### Passage to read
━━━━━━

Brutal and Bloody Protests in Rothbury

It was one of the darkest chapters in Australia’s coal mining history, born from the depths of desperation and played out on the edge of the renowned Hunter Valley vineyards.


It was February 1929, and the owners of the Northern NSW coalfields had come together, in the face of decreasing demand for coal and worsening economic conditions, under the banner of the Northern Collieries Association.

Mid-February they issued their almost 10,000 mine workers with a notice of intention to slash their wages by 12.5 per cent and remove the key industrial rights that allowed union lodges to hold pit-top meetings and pit stoppages. The new conditions were also designed to allow colliery managers to hire and fire workers without regard to seniority.

Understandably, the Miners Federation refused to accept the terms – but what no-one expected was for the mine owners to lock the gates on the miners for the next 15 months.

After shutting out their own employees on March 2, a bitter standoff between the workers and the owners ensued, laying siege to the Hunter mining community.

Families were forced to rely on meagre government handouts, while new laws were introduced in an attempt to make it illegal for miners to gather in protest.

Desperate times filled with poverty and starvation eventually forced the miners to accept the mine owners’ demands, returning to work in June 1930 on reduced contract wages. The lockout, however, failed to break the resolve or organisation of the miners’ union.

But before the new conditions were begrudgingly accepted, one miner was forced to pay the ultimate price for his principles, shot and killed by police during a bloody and bitter protest over the introduction of non-union labour at the Rothbury Colliery, which by that time had been taken over by the NSW Government.

On December 16, 1929, ten months into the desperate and divisive lockout, around 5000 miners gathered at the colliery’s gates in protest over strikebreakers working at the site.

A large force of police, who were reportedly brought in to protect the non-union workers, clashed with the miners who marched on the colliery and shots were fired by the armed constabulary. While there remains plenty of conjecture around what actually happened during the ensuing riot, one miner – 29-year-old Norman Brown – was killed by a bullet fired by police, while upwards of 45 other workers were injured.

Around 7000 people attended Brown’s funeral at Greta, with the riot labelled “the most dramatic industrial clash that has ever shocked Australia” in a report by Sydney’s Daily Telegraph Pictorial. While the Rothbury colliery finally closed in 1974, the events at the mine almost 50 years earlier had already passed into Australian folklore as one of the darkest chapters in Australia’s coal mining history. The Rothbury riot and “Great Australian Lockout” as the overall dispute became known, later became the subject of a 2007 documentary, Lockout, presented by award-winning Australian actor Chris Haywood.

The 56-minute film featured interviews with Hunter mining identities including Jim Comerford, who at the time was one of the few remaining eyewitnesses to the event. He has since passed away.

Mr Comerford wrote a book of the same name about the incident, based on his first-hand experiences as a 15-year-old, who was working as a pit boy when he got caught up in the riot. He later went on to become an activist and union leader, with many of his historical documents now available to be viewed in a library named after him at the Edgeworth David Museum, located in the grounds of Kurri Kurri High School.

Kurri Kurri is also the home to a mural depicting the riot, which was painted by artist Chris Fussell on the Custom Credit building, while an official monument commemorating the event can be found on the western side of Wine Country Drive, about 2km north of North Rothbury and 17km north of Cessnock. It was dedicated by the Northern District Miners Women’s Auxiliary to all those who endured the lockout, as well as the miners present at the riot in Rothbury.

━━━━━━

### Data for this exercise
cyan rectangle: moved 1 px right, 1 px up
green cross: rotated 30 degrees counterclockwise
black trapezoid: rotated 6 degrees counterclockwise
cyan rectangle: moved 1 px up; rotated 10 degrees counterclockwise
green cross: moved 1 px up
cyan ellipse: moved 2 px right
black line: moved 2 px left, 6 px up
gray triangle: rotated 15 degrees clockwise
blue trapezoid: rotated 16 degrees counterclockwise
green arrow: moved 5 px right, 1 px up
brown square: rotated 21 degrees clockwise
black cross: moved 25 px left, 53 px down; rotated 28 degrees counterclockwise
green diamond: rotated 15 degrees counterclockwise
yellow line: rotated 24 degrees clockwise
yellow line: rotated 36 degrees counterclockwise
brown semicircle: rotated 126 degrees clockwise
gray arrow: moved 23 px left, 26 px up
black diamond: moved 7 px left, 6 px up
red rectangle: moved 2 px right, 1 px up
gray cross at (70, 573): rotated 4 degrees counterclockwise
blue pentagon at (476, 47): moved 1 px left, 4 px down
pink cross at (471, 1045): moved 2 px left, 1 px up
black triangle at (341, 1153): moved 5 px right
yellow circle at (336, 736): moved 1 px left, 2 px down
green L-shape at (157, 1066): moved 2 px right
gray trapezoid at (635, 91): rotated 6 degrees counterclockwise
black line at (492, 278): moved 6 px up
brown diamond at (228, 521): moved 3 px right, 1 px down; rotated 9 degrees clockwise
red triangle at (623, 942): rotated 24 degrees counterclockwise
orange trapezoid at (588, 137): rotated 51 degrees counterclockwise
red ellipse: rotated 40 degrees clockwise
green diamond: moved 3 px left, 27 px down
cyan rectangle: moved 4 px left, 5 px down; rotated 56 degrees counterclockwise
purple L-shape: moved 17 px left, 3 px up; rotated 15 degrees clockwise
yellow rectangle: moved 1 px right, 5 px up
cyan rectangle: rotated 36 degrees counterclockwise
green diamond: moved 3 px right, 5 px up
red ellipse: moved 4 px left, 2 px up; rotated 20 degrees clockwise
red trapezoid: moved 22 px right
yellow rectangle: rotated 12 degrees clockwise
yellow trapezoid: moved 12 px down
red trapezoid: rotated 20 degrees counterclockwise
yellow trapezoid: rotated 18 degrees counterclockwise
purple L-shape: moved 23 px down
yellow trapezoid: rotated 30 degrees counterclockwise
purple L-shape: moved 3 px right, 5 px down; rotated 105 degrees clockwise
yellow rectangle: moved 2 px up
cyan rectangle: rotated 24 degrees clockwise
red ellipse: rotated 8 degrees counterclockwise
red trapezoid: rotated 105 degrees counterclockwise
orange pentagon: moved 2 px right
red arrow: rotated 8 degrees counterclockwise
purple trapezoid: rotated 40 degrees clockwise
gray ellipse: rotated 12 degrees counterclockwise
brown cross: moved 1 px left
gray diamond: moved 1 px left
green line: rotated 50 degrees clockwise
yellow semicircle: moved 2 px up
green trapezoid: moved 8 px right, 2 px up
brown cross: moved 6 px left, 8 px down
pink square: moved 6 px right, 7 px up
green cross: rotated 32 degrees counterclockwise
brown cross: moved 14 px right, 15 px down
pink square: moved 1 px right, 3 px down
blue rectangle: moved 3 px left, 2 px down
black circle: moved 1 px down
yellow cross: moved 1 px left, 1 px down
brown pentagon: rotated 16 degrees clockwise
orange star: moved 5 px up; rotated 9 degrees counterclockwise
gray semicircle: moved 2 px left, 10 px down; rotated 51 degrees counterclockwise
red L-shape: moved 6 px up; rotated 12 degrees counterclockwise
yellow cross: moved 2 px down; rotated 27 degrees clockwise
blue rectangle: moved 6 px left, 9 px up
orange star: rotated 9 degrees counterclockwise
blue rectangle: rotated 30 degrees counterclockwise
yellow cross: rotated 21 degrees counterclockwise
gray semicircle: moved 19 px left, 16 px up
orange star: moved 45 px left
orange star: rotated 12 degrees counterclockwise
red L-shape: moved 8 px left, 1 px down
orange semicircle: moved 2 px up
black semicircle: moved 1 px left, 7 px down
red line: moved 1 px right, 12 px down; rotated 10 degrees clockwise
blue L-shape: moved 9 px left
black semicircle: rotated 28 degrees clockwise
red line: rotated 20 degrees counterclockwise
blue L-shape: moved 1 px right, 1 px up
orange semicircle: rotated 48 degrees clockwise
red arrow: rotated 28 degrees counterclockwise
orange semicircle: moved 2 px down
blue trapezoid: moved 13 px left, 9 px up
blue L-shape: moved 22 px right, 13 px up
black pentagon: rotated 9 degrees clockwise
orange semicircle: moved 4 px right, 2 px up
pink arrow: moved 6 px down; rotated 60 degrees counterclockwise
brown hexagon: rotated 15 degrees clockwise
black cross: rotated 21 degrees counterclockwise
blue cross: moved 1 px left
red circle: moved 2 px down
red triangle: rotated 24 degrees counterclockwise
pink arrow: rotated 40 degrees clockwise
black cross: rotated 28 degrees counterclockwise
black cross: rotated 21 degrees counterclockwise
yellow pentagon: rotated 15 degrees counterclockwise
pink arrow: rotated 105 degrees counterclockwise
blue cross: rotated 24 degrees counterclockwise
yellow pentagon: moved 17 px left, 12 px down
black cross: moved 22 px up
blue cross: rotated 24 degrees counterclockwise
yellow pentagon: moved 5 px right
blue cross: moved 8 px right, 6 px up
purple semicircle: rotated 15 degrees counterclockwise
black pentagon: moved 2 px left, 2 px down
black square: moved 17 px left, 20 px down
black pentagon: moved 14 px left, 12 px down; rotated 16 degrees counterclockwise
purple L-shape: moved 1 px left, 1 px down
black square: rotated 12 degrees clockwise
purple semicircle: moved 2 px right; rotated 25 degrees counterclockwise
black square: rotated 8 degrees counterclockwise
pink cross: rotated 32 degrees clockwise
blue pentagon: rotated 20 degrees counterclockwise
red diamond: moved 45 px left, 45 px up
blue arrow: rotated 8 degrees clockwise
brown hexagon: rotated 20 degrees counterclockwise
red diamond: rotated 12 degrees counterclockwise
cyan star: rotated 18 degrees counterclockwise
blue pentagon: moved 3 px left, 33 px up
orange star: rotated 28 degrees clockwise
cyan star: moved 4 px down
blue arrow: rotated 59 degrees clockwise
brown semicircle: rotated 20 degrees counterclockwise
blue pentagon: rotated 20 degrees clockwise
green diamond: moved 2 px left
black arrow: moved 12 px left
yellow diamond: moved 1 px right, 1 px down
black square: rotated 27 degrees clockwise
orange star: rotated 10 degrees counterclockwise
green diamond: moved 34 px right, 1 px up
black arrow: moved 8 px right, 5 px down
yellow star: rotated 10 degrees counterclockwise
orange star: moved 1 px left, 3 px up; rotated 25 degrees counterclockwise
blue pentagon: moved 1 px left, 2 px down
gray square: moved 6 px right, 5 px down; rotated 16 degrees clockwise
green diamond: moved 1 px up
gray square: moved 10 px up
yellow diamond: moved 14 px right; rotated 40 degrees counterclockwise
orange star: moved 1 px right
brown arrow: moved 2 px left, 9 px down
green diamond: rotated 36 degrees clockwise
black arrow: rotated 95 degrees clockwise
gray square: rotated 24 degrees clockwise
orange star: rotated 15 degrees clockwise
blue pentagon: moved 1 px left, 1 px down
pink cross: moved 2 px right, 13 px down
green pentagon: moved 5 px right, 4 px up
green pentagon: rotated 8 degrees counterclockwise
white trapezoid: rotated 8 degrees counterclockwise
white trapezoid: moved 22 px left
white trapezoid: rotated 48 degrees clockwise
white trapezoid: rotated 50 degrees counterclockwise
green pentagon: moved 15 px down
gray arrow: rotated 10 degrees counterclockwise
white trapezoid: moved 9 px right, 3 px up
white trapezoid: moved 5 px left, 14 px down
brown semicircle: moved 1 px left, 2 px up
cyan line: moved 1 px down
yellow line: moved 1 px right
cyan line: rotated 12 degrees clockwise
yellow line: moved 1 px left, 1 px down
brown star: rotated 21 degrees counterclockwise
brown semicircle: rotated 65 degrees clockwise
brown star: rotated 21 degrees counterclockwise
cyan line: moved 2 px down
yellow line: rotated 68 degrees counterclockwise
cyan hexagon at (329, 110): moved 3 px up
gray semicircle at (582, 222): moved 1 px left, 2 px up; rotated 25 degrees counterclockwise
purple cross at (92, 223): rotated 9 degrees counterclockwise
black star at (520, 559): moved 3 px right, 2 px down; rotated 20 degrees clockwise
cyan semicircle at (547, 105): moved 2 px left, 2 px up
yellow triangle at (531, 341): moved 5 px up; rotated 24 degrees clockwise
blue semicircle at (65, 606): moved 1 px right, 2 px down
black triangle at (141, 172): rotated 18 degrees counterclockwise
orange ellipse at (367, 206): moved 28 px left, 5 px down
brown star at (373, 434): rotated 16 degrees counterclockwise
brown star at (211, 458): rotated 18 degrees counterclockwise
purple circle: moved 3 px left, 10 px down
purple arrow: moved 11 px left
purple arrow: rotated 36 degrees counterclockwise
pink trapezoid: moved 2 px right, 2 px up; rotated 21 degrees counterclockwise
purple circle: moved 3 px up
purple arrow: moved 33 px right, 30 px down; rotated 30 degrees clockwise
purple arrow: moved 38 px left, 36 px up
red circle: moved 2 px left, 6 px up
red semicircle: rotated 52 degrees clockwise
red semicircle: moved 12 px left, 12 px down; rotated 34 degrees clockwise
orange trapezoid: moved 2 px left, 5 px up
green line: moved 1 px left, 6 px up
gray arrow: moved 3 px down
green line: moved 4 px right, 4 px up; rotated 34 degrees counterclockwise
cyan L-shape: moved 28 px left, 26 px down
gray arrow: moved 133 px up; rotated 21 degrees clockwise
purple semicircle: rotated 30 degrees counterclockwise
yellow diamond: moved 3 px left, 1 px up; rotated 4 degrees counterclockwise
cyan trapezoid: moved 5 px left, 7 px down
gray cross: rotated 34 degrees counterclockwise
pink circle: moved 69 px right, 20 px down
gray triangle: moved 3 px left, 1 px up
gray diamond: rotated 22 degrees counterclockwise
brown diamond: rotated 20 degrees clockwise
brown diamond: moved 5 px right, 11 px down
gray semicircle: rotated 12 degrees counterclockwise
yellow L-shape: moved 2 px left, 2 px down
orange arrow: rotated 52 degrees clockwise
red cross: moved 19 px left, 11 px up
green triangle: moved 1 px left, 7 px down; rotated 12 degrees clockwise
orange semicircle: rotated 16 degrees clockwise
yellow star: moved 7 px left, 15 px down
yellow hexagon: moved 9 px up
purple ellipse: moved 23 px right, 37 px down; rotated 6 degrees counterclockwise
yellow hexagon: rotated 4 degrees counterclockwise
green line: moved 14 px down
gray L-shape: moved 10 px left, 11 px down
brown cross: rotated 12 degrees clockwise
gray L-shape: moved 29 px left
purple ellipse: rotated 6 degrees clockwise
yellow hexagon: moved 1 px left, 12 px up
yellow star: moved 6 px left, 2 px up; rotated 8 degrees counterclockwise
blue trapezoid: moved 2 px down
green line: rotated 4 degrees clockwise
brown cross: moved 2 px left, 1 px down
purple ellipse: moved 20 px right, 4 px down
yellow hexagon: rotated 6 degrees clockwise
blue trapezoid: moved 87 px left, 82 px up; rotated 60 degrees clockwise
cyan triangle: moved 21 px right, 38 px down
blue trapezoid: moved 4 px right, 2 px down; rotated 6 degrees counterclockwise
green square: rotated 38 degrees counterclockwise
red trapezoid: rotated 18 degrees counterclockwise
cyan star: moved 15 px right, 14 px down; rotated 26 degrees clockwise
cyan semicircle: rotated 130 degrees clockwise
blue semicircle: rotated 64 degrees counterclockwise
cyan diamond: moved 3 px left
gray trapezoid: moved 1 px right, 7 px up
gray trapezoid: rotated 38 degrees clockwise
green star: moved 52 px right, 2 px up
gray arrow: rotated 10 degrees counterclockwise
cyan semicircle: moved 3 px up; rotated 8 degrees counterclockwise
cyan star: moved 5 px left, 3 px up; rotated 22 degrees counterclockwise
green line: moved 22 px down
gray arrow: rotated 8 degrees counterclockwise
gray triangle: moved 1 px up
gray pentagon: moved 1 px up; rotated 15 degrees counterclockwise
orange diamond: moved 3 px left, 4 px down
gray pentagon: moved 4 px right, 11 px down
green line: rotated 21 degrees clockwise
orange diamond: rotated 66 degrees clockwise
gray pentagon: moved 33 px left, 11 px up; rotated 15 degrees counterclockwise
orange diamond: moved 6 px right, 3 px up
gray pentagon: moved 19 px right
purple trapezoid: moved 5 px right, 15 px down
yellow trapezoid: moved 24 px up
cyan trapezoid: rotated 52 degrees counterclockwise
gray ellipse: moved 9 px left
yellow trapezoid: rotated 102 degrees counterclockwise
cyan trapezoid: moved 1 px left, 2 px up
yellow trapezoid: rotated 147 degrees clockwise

━━━━━━

### What to do
A: Output the part of the Rothbury riot passage that begins at the words "Mid-February they issued" and ends after the words "next 15 months.", copied word for word.
B: Return the rows word for word, starting at the first row and stopping after the row that contains "orange trapezoid at".

### Solutions by task
A:
Mid-February they issued their almost 10,000 mine workers with a notice of intention to slash their wages by 12.5 per cent and remove the key industrial rights that allowed union lodges to hold pit-top meetings and pit stoppages. The new conditions were also designed to allow colliery managers to hire and fire workers without regard to seniority.

Understandably, the Miners Federation refused to accept the terms – but what no-one expected was for the mine owners to lock the gates on the miners for the next 15 months.

B:
cyan rectangle: moved 1 px right, 1 px up
green cross: rotated 30 degrees counterclockwise
black trapezoid: rotated 6 degrees counterclockwise
cyan rectangle: moved 1 px up; rotated 10 degrees counterclockwise
green cross: moved 1 px up
cyan ellipse: moved 2 px right
black line: moved 2 px left, 6 px up
gray triangle: rotated 15 degrees clockwise
blue trapezoid: rotated 16 degrees counterclockwise
green arrow: moved 5 px right, 1 px up
brown square: rotated 21 degrees clockwise
black cross: moved 25 px left, 53 px down; rotated 28 degrees counterclockwise
green diamond: rotated 15 degrees counterclockwise
yellow line: rotated 24 degrees clockwise
yellow line: rotated 36 degrees counterclockwise
brown semicircle: rotated 126 degrees clockwise
gray arrow: moved 23 px left, 26 px up
black diamond: moved 7 px left, 6 px up
red rectangle: moved 2 px right, 1 px up
gray cross at (70, 573): rotated 4 degrees counterclockwise
blue pentagon at (476, 47): moved 1 px left, 4 px down
pink cross at (471, 1045): moved 2 px left, 1 px up
black triangle at (341, 1153): moved 5 px right
yellow circle at (336, 736): moved 1 px left, 2 px down
green L-shape at (157, 1066): moved 2 px right
gray trapezoid at (635, 91): rotated 6 degrees counterclockwise
black line at (492, 278): moved 6 px up
brown diamond at (228, 521): moved 3 px right, 1 px down; rotated 9 degrees clockwise
red triangle at (623, 942): rotated 24 degrees counterclockwise
orange trapezoid at (588, 137): rotated 51 degrees counterclockwise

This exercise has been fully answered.